16 answers

My Daughter Doesn't Want to See Biological Father

I am married with three kids. My oldest is from another relationship. My husband has been raising my oldest since she was one. Her biological father has been in and out of her life for seven years and only comes around about ever two years. Well this year at Christmas time he wanted to see her. I have been fairly straight forward with her. Telling her that he just has never grown up and I don't know that he ever will. Of course it was in words that she would understand. We (my husband and I) asked her if she would want to see him and she told us no. Because of her decision, which I am extremly proud of, we have heard that he is seeking vistitations. he is not someone that needs her every other weekend. He is not responsible enough. His own family agrees with me. Does anyone have any suggestions or no any of the laws if a child doesn't want to see the father? Please help!

What can I do next?

Featured Answers

Does he know she doesn't want to see him? See if he will go to mediation, otherwise hope you get a judge who will listen to the child.

More Answers

I would sit down with the bio and discuss what he wants and try to come up with a reasonable compromise. I'm just afraid that the lawyers and court may take some of the comments that you say to be hostile towards the father and say that you turned her against him. I'm not saying that you did, but in this day in age, you have to be careful of what you say as anything can be used against you.

If your daughter doesn't want to see her, ask her why and then that that info to him in a calm manner and explain that you just want to respect your daughters wishes. Then tell him that maybe some time in the future, she may change her mind. She may want to get to know him.

Hope this helps.

1 mom found this helpful

If you think you need a lawyer, I actually am currently using one out of Olathe for my husband and I to get custody of his oldest daughter.
I think that if you can get his family on your side agreeing that he doesn't deserve visitation, you have it made. What more evidence would you need? If that doesn't work, maybe you should just agree to supervised visitation. That way, you and your husband could still be there for her while she's with her biological father.
Please doen't tell her anything negative about her father. It is her right to develop her own opinion.
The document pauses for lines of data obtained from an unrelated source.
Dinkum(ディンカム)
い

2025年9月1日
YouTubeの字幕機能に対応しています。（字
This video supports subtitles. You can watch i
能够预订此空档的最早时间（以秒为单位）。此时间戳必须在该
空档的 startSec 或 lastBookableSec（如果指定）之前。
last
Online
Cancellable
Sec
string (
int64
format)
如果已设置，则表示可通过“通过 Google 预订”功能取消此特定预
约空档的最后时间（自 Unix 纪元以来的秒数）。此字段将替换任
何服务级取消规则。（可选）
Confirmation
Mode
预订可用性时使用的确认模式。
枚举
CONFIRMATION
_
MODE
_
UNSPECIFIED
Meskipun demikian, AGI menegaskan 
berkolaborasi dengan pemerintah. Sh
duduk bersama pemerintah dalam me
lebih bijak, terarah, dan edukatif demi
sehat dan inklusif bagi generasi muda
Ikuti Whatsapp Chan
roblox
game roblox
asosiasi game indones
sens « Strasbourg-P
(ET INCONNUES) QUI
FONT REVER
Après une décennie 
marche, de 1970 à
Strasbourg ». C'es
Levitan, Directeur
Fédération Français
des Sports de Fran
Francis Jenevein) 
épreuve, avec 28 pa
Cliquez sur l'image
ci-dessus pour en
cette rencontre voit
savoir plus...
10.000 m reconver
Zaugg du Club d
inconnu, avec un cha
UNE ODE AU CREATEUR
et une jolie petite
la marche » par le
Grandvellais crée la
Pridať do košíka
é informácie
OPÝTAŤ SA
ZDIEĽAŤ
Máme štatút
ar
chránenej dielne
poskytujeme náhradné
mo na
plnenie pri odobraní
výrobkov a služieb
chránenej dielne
In the state of Missouri if you were never married to the father, the mother has sole custody unless custody and visitation have been ordered through the court. My 7 yr old goes through spurts on seeing his biological father and I even had the school counselor talk to him about it. My ex only comes around and is consistent when it is football season b/c he is my son's coach. The other 9 months of the year we have to track him down like Magnum PI. The counselor said if the child has already determined in their mind that they don't want a relationship and they are ok with their life how it is, it's actually very healthy and adult of them. Alot of kids carry around unnecessary guilt about thier parents and if your daughter has come to this conclusion on her own then good for her! Maybe calling her school counselor and having a 3rd party involved may help...best of luck to you!

I do have a suggestion. I'm not an expert on this, but here lately I've been in family court for child support and have observed other cases. What I've heard the mothers do is make a case for why they feel visits should be supervised or why the father should not see the child at all. I understand that she may not want to see her father and I'd tell the judge as much. Who knows? The judge may deny visitation, grant him one supervised visit a month or whatever. Could you get him to sign off on his parental rights? That might be an option as well. Good luck!
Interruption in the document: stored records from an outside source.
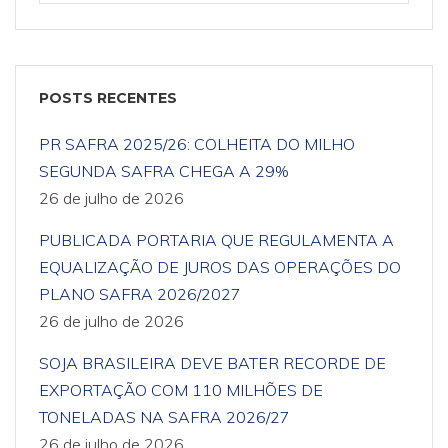
POSTS RECENTES
PR SAFRA 2025/26: COLHEITA DO MILHO
SEGUNDA SAFRA CHEGA A 29%
26 de julho de 2026
PUBLICADA PORTARIA QUE REGULAMENTA A
EQUALIZAÇÃO DE JUROS DAS OPERAÇÕES DO
PLANO SAFRA 2026/2027
26 de julho de 2026
SOJA BRASILEIRA DEVE BATER RECORDE DE
EXPORTAÇÃO COM 110 MILHÕES DE
TONELADAS NA SAFRA 2026/27
26 de julho de 2026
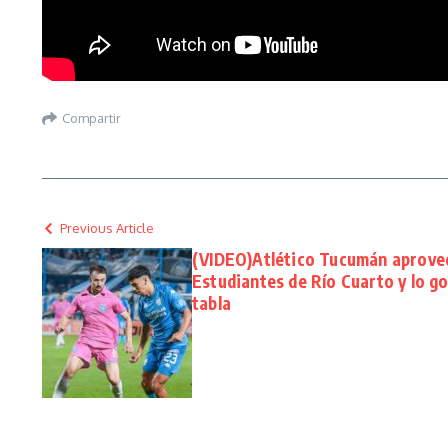
Compartir
Previous Article
(VIDEO)Atlético Tucumán aprovec
Estudiantes de Río Cuarto y lo go
tabla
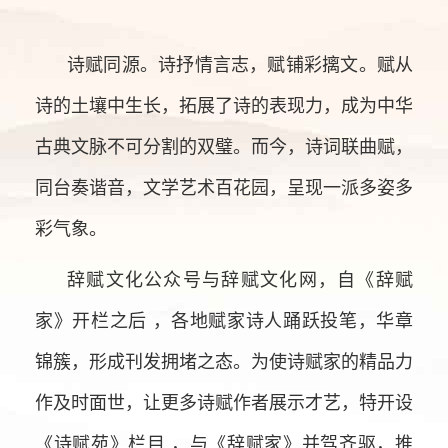
诗赋同源。诗抒情言志，赋铺彩摛文。赋从
诗的土壤中生长，拓展了诗的表现力，成为中华
古典文脉不可分割的双璧。而今，诗词联曲赋，
同台奏谐音，文学艺术百花园，呈现一派多姿多
彩气象。
辞赋文化公众号与辞赋文化网，自《辞赋
家》开栏之后 ，各地赋家诗人踊跃投笔，华章
锦簇，形成刊发拥堵之态。为使诗赋家的精品力
作及时面世，让更多诗赋作者展示才艺，特开设
《诗赋苑》栏目 ，与《辞赋家》并驾齐驱，推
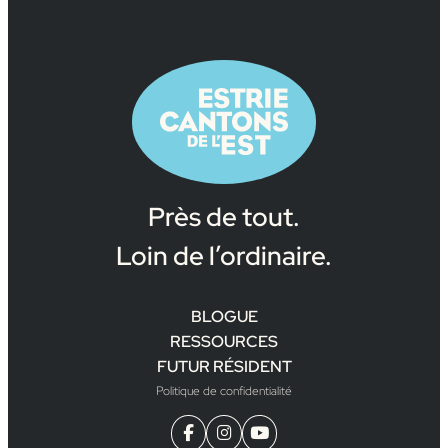
Près de tout.
Loin de l’ordinaire.
BLOGUE
RESSOURCES
FUTUR RÉSIDENT
Politique de confidentialité



It is going to depend on what state you live in and whether you and the father were ever married. In some states, Oklahoma for example, if the mother and father were never married, the mother assumes sole rights and sole custody. He is not intitled to anything. If he sues for visitation and presses the issue, you can always request supervised visitation. He is responsible for paying for the supervised part. Make sure it's someone with the court and not a family member. If you live in another state, you will definitely want to check with an attorney.
I am a single mom and am going through this with my daughter's biological father. I contacted my lawyers and that is exactly what they told me. Let me know if you have any more questions.

I would definitely talk to a lawyer. He may advise a child psychologist to talk to your daughter and on your behalf. I would also make it clear to him that I intended to fight this, and he may back off. Good luck, K..

The only thing I can think of is to seek a lawyer (for your daughter, not you) and have it legally documented and from your daughters own mouth that she does not wish to see her father. Hopefully that will stand up in court... I can't see why it wouldn't. She may even have to make her statement on the stand. However the legal system works, it is your daughters decision and not the biological fathers. My stepfather raised me from when I was 5. My biological father and your daughters biological father have a few things in common. When I got a lot older, I went to meet him and I wasn't missing too much. But you must make it stressed and noted that this is your daughters decision and not the biological fathers. Hope this helps and God Bless You and Your Family.

Does he know she doesn't want to see him? See if he will go to mediation, otherwise hope you get a judge who will listen to the child.